Im letzten Jahr wurde die Popkomm dann deutlich verkleinert – als Tribut an die Rezession im Allgemeinen und die (auch technologisch bedingte) Krise der Tonträgerindustrie im Besonderen. In der Folge hat Dieter Gorny, der den Veranstalter MusikKomm GmbH Anfang 2002 in die Viva-Media-AG überführt hatte, das gesamte Produkt an die Berliner Messe verkauft, und ist damit den Wünschen der Berliner Major-Labels nach- und eigenen größeren Verlusten zuvorgekommen. Die letzte Kölner Popkomm kam entsprechend lieblos und in jeder Hinsicht mager daher. Ob die Messe sich in Berlin zum Sterben bettet oder neu erblüht, hängt auch davon ab, ob sie den Weg der Pseudo-Verjüngung weiter verfolgt oder ein neues, dem Standort angemessenes Profil findet. An Letzteres mag hier wie dort allerdings kaum jemand glauben.

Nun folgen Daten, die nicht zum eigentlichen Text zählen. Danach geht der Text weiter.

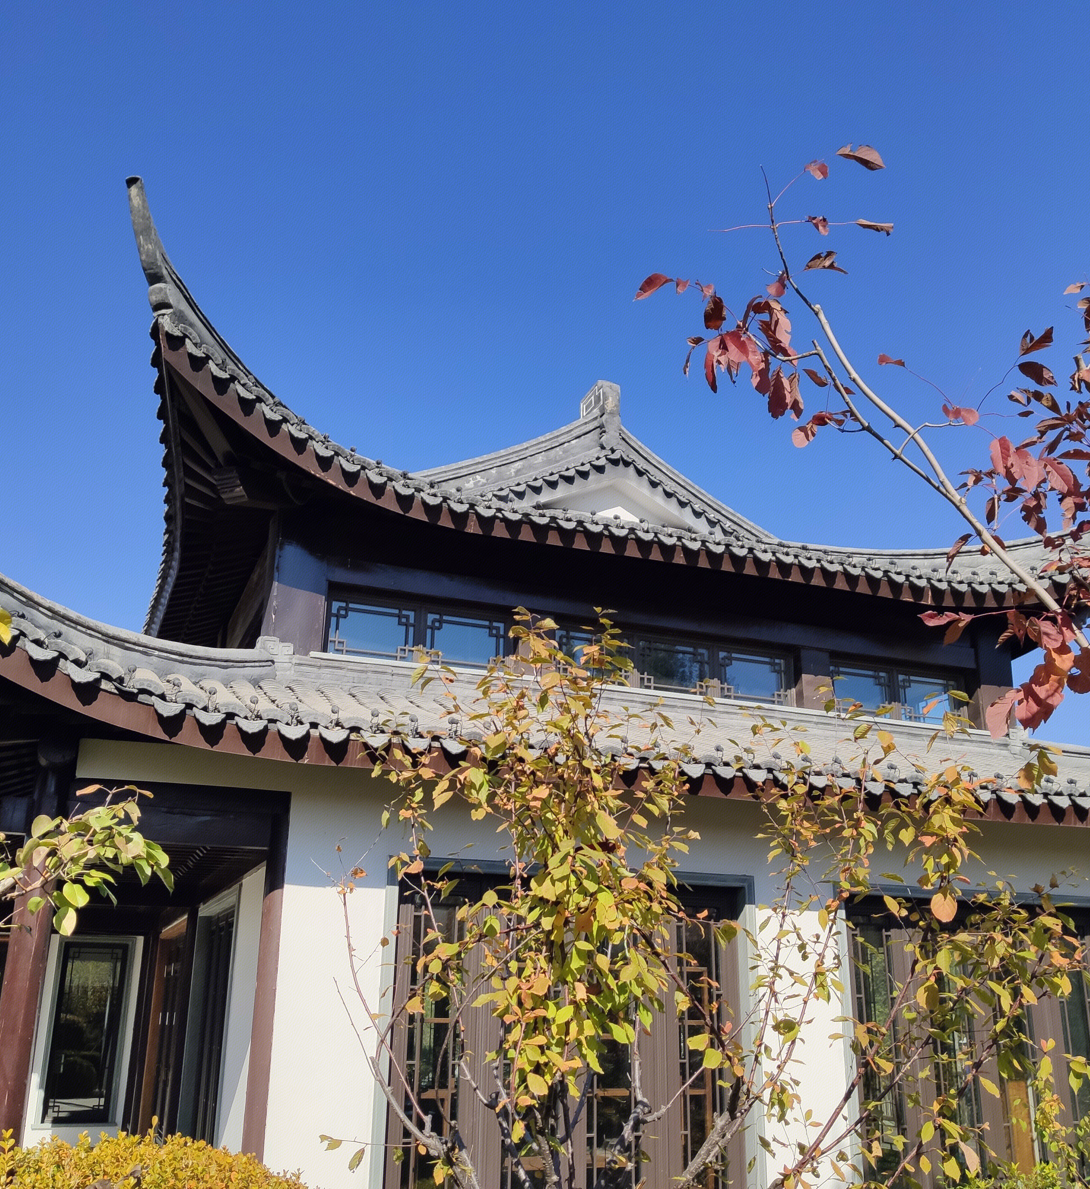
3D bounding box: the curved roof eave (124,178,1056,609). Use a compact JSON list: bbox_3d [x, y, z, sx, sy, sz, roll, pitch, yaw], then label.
[{"bbox_3d":[1.395,-1.165,11.806,10.846,2.320,2.082,8,-19,-21],"label":"curved roof eave"}]

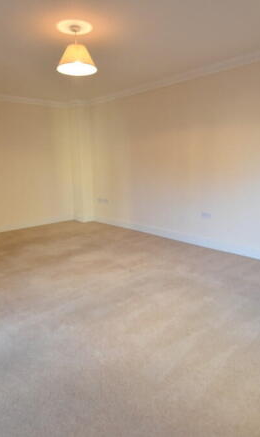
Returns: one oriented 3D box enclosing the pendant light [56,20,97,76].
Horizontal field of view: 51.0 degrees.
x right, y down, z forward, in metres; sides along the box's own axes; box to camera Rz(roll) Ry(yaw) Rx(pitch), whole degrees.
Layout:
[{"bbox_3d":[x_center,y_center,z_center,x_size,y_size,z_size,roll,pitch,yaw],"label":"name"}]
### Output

In Köln jedenfalls gibt es nur wenige Veranstalter, die der Popkomm nachtrauern. Rainer Michalke vom Stadtgarten gibt einen weit gehenden Konsens wieder, wenn er sagt: »Der Weggang der Popkomm ist für die Veranstalter kein herber Verlust, allenfalls für die Stadt insgesamt. Wenn in der Stadt genug Kraft da ist, das entstehende Loch mit etwas Neuem zu füllen – und ich behaupte, sie ist da –, dann wird es besser als vorher. Die Popkomm hatte ja kein übergreifendes ästhetisches, inhaltliches Konzept. Die Chance ist da, Köln künstlerisch international zu positionieren, wenn die Szene, die Musiker und Veranstalter das wirklich wollen und die Presse und z.B. der WDR das mittragen.«

Neue Konzepte: Elektronik-Festival pop+

Was zusammenkommt und was nicht, ist längst nicht spruchreif, aber dass die Lücke gefüllt werden soll, scheint ausgemacht. Manfred Post, der Pop-Referent des städtischen Kulturamts, plant mit dem ehemaligen Popkomm-Programmgestalter Manfred Tari sowie Ralph Christoph und Norbert Oberhaus vom Stadtgarten ein zweiwöchiges internationales Elektronik-Festival mit dem Arbeitstitel »Pop +«. In dessen Rahmen könnten lieb gewonnene Kölner-Traditionsmarken wie SOMA, Electro-Bunker und Summerstage ebenso Platz finden wie Musiker und Multimedia-Künstler aus aller Welt. Das renommierte Elektronik-Festival Sonar, das jährlich in Barcelona stattfindet, dient sicherlich als Vorbild; eine Kooperation ist angedacht. Die zahlreichen internationalen Vernetzungen und Kontakte der Kölner Musik-Aktivisten sollen integriert und genutzt werden. Als Ort ist die lange Schäl-Sick-Meile vom Jugendpark über den Tanzbrunnen ins Auge gefasst, eventuell sogar bis hinunter zur Essigfabrik. Zu finanzieren ist das alles natürlich nicht allein aus dem Etat des Pop-Referats, Sponsoren und Landesmittel sind angefragt. Äußerst prestigeträchtig (und somit geschäftsfähig) ist das ganze Vorhaben allemal. Ärgerlich und unverständlich – nicht nur in diesem Zusammenhang – ist allerdings, dass das Kulturamt, zu dem das Pop-Referat gehört, entgegen der schwarz-grünen Koalitionsvereinbarung gerade von 15,5 auf fünfeinhalb Stellen gekürzt worden ist.